▶ TASK REQUIREMENTS
Please look for the string "index" below and report every line in which it occurs.

▶ INPUT RECORDS
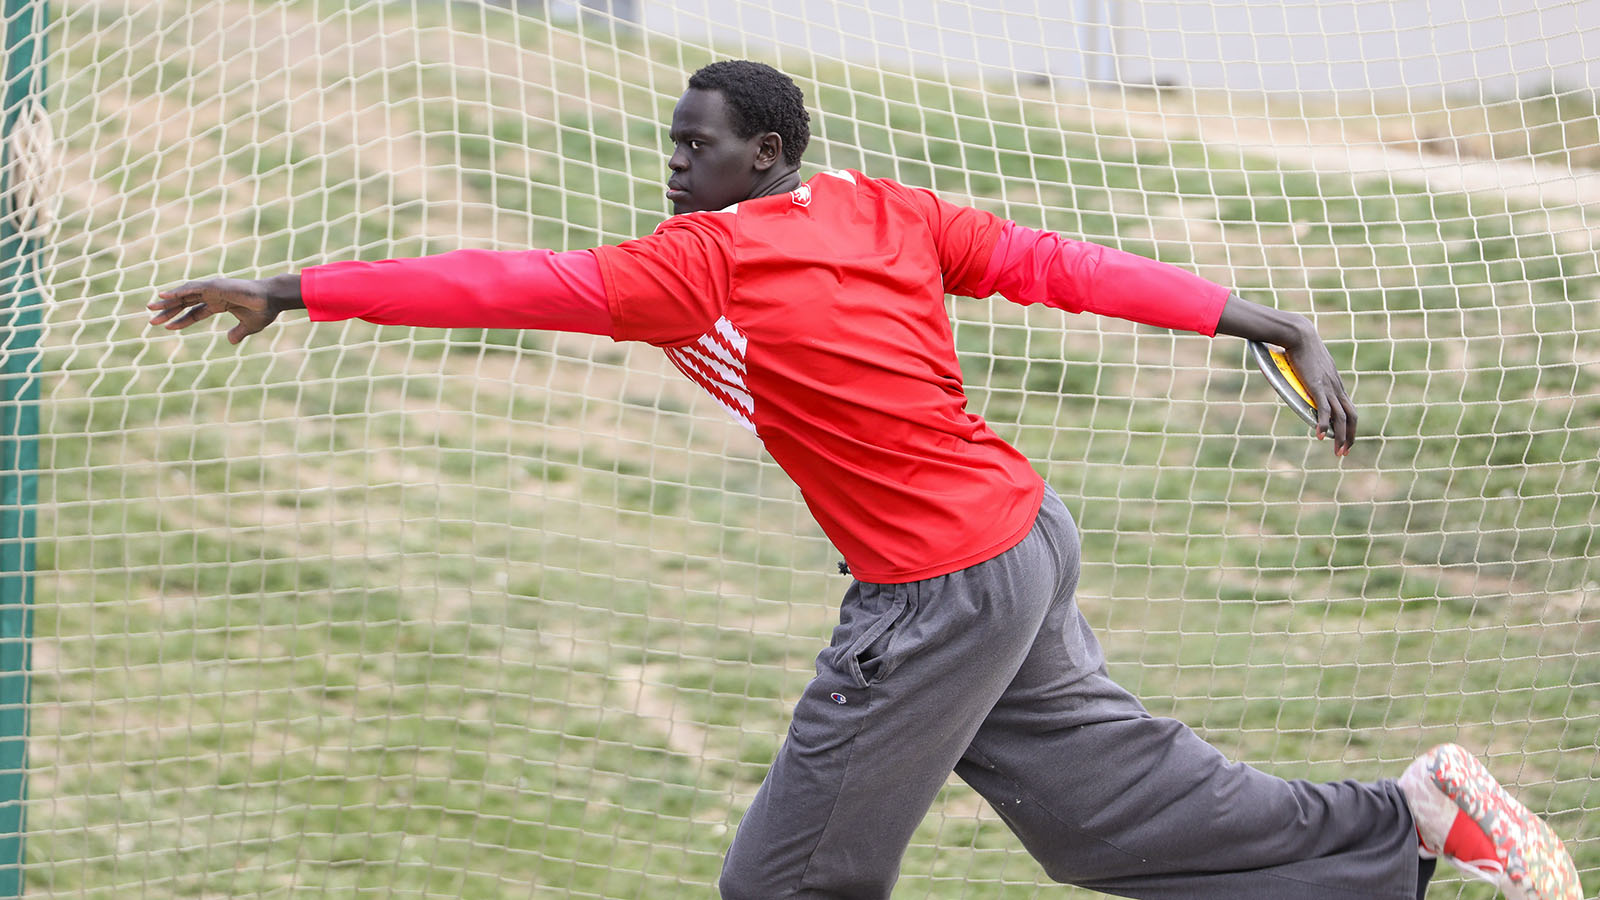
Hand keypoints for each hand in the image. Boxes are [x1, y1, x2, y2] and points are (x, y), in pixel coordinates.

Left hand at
==
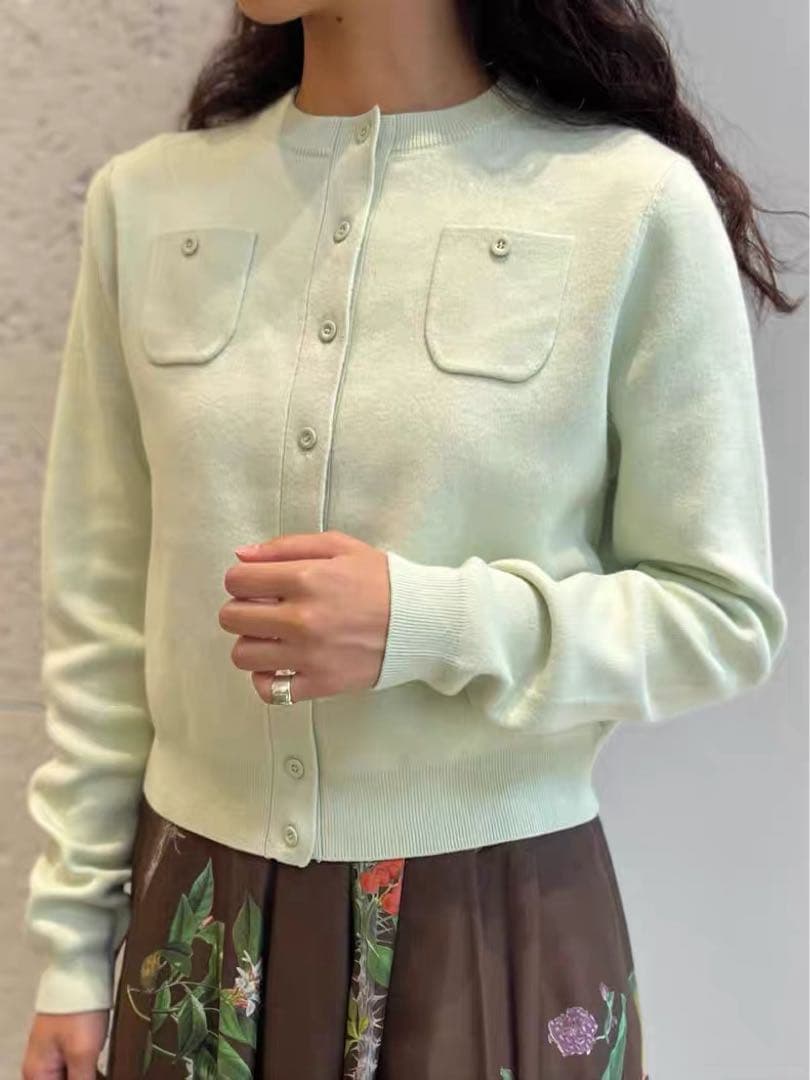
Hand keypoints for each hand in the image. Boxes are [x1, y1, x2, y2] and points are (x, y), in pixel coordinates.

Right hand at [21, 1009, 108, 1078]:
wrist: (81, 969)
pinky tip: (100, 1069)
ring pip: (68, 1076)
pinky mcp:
* * *
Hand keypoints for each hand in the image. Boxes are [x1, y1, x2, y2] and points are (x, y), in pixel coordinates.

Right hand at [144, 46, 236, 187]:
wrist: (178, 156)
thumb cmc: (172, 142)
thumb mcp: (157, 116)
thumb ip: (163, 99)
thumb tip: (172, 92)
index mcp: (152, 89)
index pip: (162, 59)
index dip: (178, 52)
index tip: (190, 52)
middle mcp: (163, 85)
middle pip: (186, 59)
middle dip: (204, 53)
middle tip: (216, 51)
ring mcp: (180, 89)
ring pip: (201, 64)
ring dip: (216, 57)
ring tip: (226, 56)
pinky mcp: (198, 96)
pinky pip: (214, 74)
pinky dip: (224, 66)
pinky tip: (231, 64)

▶ WRITTEN REPLY
index mcp: (152, 89)
index pip: (162, 59)
index dip: (178, 52)
index tip: (190, 52)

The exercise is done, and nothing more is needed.